A importância do Bingo
Abdalla afirma ainda que as observações e conclusões obtidas pelo equipamento brasileiro podem permitir, no futuro, uma compreensão sofisticada do universo. Ele destaca que os resultados trarão, eventualmente, fontes mais complexas de energia limpa, viagens constantes para fora da Terra, prevenção de queda de asteroides e até a possibilidade de vida em outros planetas.
“Essas são algumas das razões pelas quais o estudo da astronomia e da cosmologia não é apenas uma curiosidade, mas algo útil e economicamente viável.
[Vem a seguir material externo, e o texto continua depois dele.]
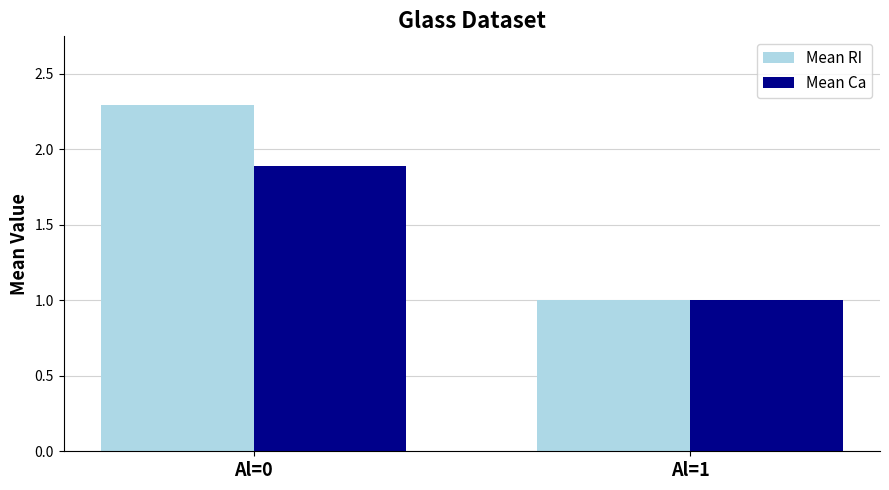

Which series changed the most between Al=0 and Al=1?

Mean RI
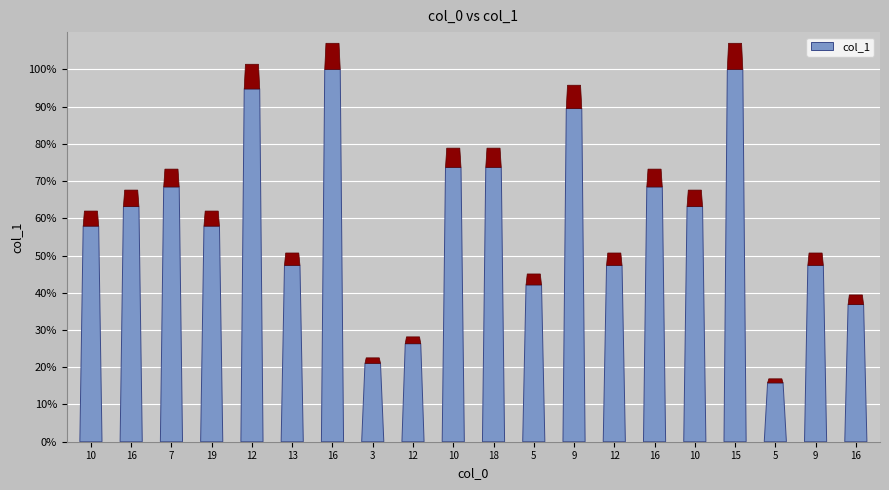

What value does the data have at 7?

13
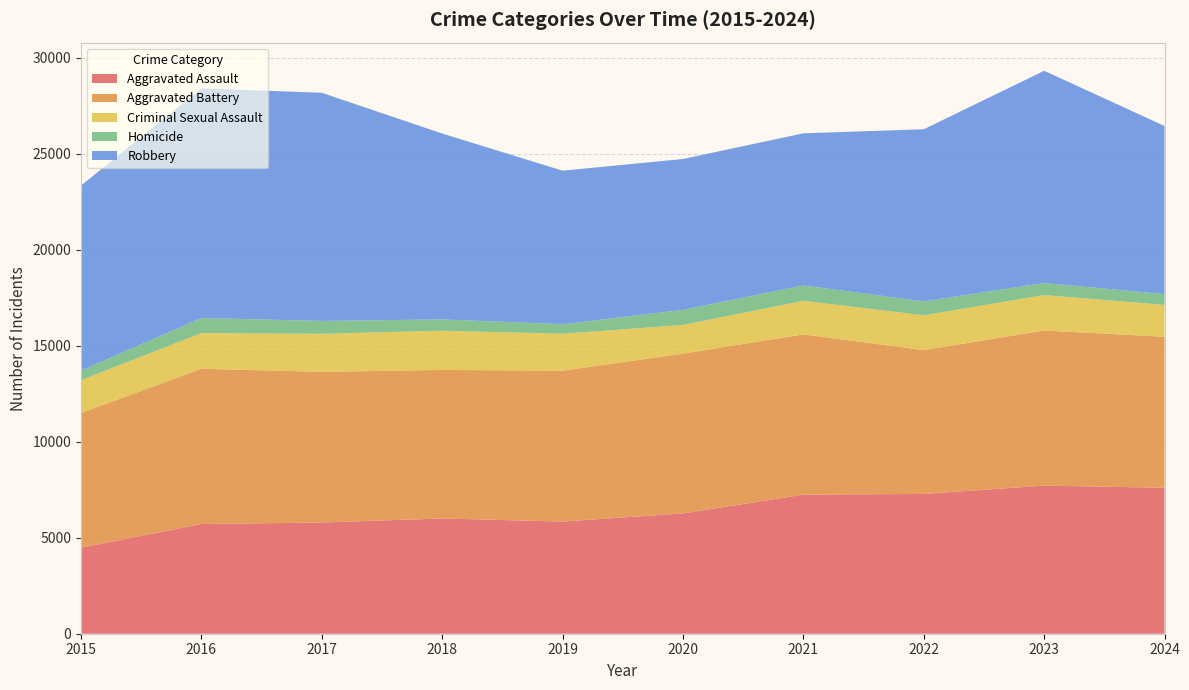

Reading left to right, list all the values displayed in this chart.

Aggravated Assault: 4480	5713	5793	6002	5841	6265	7242	7280	7712	7601
Aggravated Battery: 7019	8085	7845	7735	7858	8321	8347	7491	8078	7865
Criminal Sexual Assault: 1705	1856	1979	2042	1920	1494	1746	1811	1846	1654
Homicide: 496	786	672	588	499	787	804	725	626	564
Robbery: 9638	11960	11880	9681	7995	7855	7920	8963	11053	8756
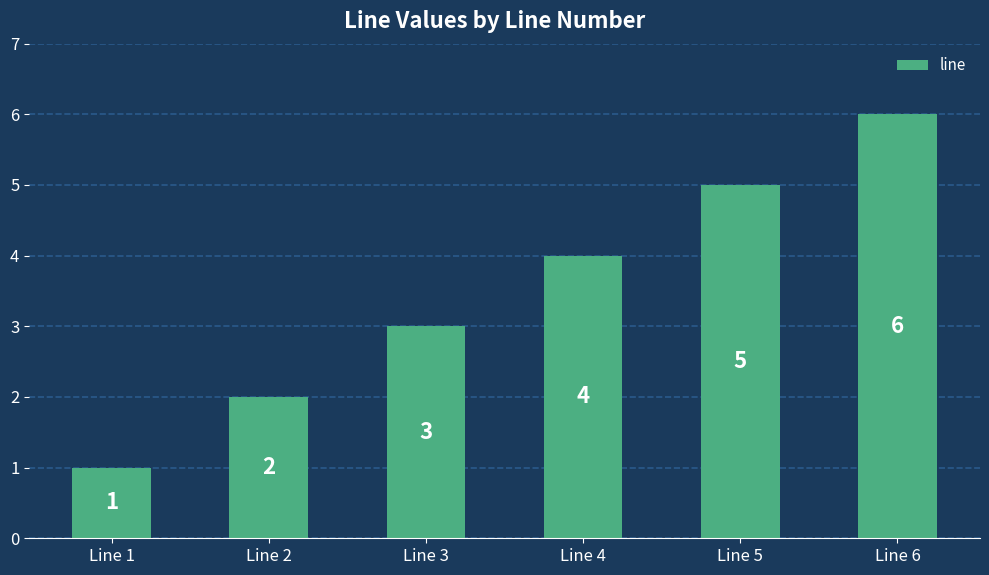

Reading right to left, list all the values displayed in this chart.

6	5	4	3	2	1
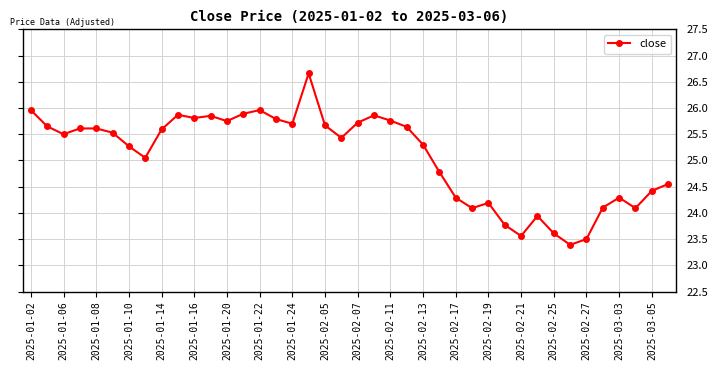

What is the difference between the maximum and minimum values?

3.3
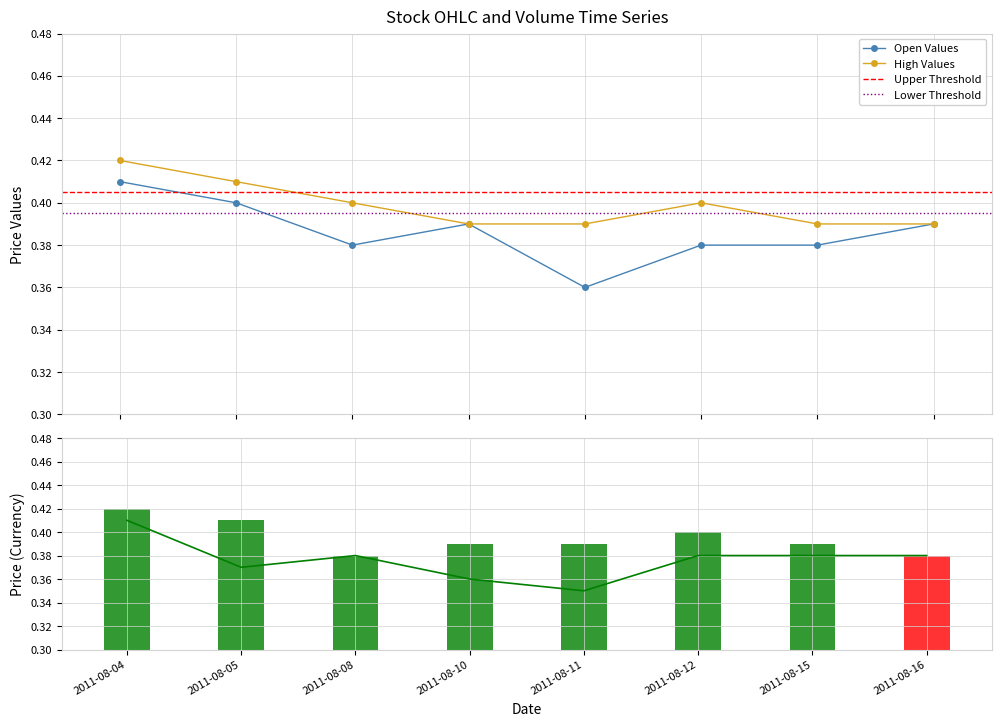

Is it true that Low equals 0.4 at 2011-08-04?

True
A ciência busca colocar um limite na obscuridade e alcançar um espaço de destaque na humanidade”, diz o especialista.
A construção da estrutura física do Bingo é uma colaboração entre Brasil e China. No total, para entrar em operação, o telescópio levou cerca de dez a quinze anos desde as primeiras ideias até o início das observações. Atualmente, Abdalla explica que o aparelho entrará em funcionamento em até dois anos.
Bingo é o "James Webb brasileiro"?
Abdalla explica que, de modo geral, o último telescópio espacial da Nasa e o projeto brasileiro se complementam. "O Bingo utiliza dados de outros telescópios em sua calibração acerca do Universo, o complemento sendo também verdadeiro. O cruzamento dessas informações é muito mais importante que cada informação em si", afirma.
Desse modo, enquanto as informações do James Webb são mais relevantes sobre o início do Universo, cerca de 500 milhões de anos após o Big Bang, os dados que serão obtidos pelo Bingo se referem mais ao tempo em que a energia escura se impôs como parte dominante.